The real problem comes when we try to bind textures. Unlike Direct3D, OpenGL does not separate textures from samplers cleanly. Even with the sampler object extension, which allows you to specify a sampler independent of the texture, you still have to connect them before sending them to a shader. Inside the shader, every texture unit (remember, this means every uniform sampler) is a combination of texture data and a sampler.

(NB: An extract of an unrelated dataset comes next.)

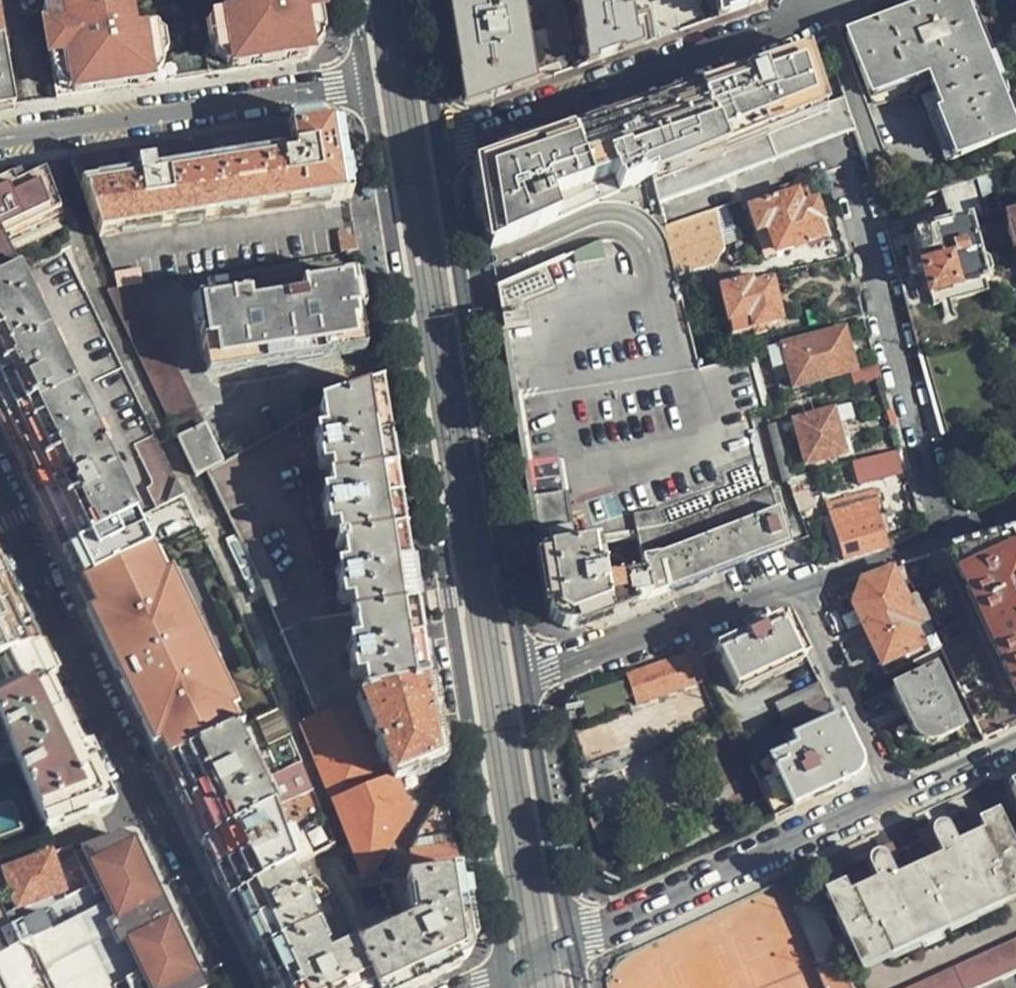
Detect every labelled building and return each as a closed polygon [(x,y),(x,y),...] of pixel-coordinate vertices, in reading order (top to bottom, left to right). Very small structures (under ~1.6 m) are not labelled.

The way I solve this issue is to do a shader pre-process with some patching. I expose the same system as in Direct3D to the user, that is, a number of texture slots and sampler slots for a shader stage. While parsing the shader, I record which texture, sampler combinations are actually used, and those get assigned at compile time to a texture unit. I simply enumerate the units one-by-one. The users have to use a custom macro for texture sampling, otherwise, there is no real difference to HLSL here. HLSL? Yes, as the user has to write the names of the textures and samplers into the GLSL code – the user never writes a uniform sampler statement though.
For each texture and sampler slot, I record which texture units it is bound to, and when the user sets a slot, all associated texture units get updated. Each shader stage gets a different texture unit range, so if the fragment program is changed, all vertex program bindings remain unaffected. So far, so good, but there is one tricky issue left making this not as great as it could be.

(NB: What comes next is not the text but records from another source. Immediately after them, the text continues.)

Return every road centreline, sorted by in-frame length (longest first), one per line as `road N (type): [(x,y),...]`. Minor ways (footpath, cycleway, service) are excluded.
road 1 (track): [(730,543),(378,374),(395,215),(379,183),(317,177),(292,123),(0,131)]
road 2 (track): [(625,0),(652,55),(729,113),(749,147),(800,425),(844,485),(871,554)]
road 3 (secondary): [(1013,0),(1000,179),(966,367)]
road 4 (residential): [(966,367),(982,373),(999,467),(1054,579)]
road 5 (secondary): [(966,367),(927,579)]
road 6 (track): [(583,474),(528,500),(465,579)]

The easy life of a graphics developer
Let’s think about this system for a moment. What it means is that each texture, sampler pair occupies a new texture unit. This is probably not an issue, as any recent graphics card supports 32 texture units per stage, so we should be fine, right? The problem here is called
GL_MAX_COMBINED_TEXTURE_IMAGE_UNITS. This is the maximum number of texture units you can bind at the same time for all shader stages combined. On AMD hardware, this is currently 32 – if you statically partition them across 5 shader stages, you get 6 units per stage (and 8 for the fragment shader.) This is not that great. Ideally, you would like to have at least 32 slots per stage (or 160 in total), and then make sure to not use more than the maximum combined number of texture image units across all stages (unless the hardware limit is indeed 160 texture units. But hey, if you sample from 160 textures across 5 shader stages, you’re not doing realtime graphics anymore … I disgress.)

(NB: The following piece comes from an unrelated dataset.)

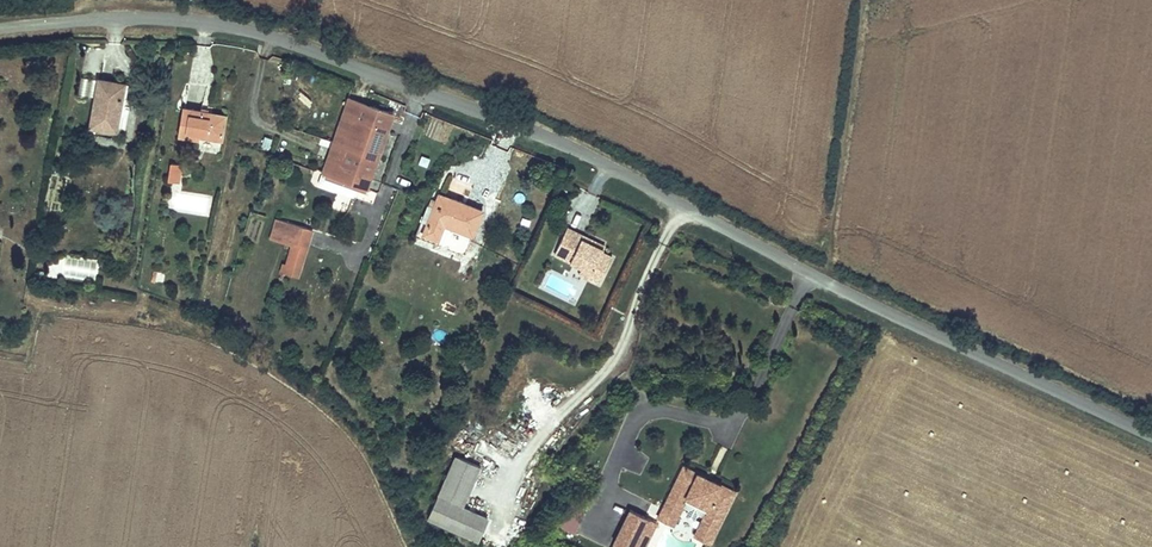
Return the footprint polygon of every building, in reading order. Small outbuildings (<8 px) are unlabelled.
[(98,81),(90,127),(117,131),(124,84),(98,81)] [(348,98),(322,174),(367,189),(392,113),(348,98)] [(200,136),(222,140),(226,115),(182,108),(178,135),(199,139),(200,136)] [(262,152),(268,153),(272,139),(266,137),(262,152)] [(179,166),(170,165),(167,185),(172,185),(173,177),(177,178),(179,166)] [(443,224),(472,235),(482,211),(438,194),(434,205),(429,203),(422,219),(429,221),(424,234),(437,239),(443,224)] [(293,238),(288,259),(304,264),(313,229),(276,219),(273,232),(293,238)] [(582,236),(568,228),(554,254),(582,268),(592,273),(589,279),(600,285),(613,258),(602,253),(604,250),(581,239),(582,236)] [(592,273),(582,268),(579,274),(589,279),(592,273)] [(455,458),(427,521),(477,542),(487,519),(462,508),(479,468),(455,458)] [(683,467),(658,518),(673,526),(682,506),(687,497),(709,508),(704,517),(697,531),(712,538),(734,491),(683,467)] [(687,497),(682,506),(689,509),(686,516),(687,520),(691,522),(695,520),(698,514),(704,517),(709,508),(687,497)] [(575,531),(586,509),(573,502),(561,525),(575,531)] [(612,546),(645,546),(637,542),(649,519),(630,510),(612,546)] [(649,519),(637,542),(645,546),(656,523),(649,519)] [(697,531),(695,537),(709,544),(712,538),(697,531)]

Intel and NVIDIA seem to expose just that number (160 on NVIDIA, 80 for Intel), which makes for easier porting. I’m not sure why AMD actually exposes only 32 there (even on my HD7970), as those texture image units don’t have a real meaning. It’s not like the hardware actually has textures associated with samplers. Instead, the sampler state is passed along with each texture fetch. If you don’t trust me, check the AMD instruction set reference :) In section 8.2.1, you can see the various image instructions, which can take a 128 bit sized sampler definition along with them. That’s where all that is necessary for sampling is stored. It’s simply four consecutive scalar registers, so in theory, you should be able to define them even from within the shader code (and I’m 100% sure someone will do this on the PS4!)
The correct solution which should work in all cases is to deferr the binding until the next draw call, and do the texture/sampler slot to texture unit assignment there. This gives you the flexiblity to assign all 32 texture units to a single shader stage, at the expense of having to (potentially) change the mappings on every shader change.
Right now, 6 texture units per stage (and 8 for the fragment shader) is plenty enough for me, and I guess that’s true for most games as well. Remember that a texture unit can be bound to a texture array as well, so the 8 is not really a practical limit. If you’re ok with this limits, my solution seems to be as good as any and allows for a nice and clean mapping between Direct3D11 and OpenGL. I would be curious to hear though how other people solve this problem, as there are surely more clever solutions out there!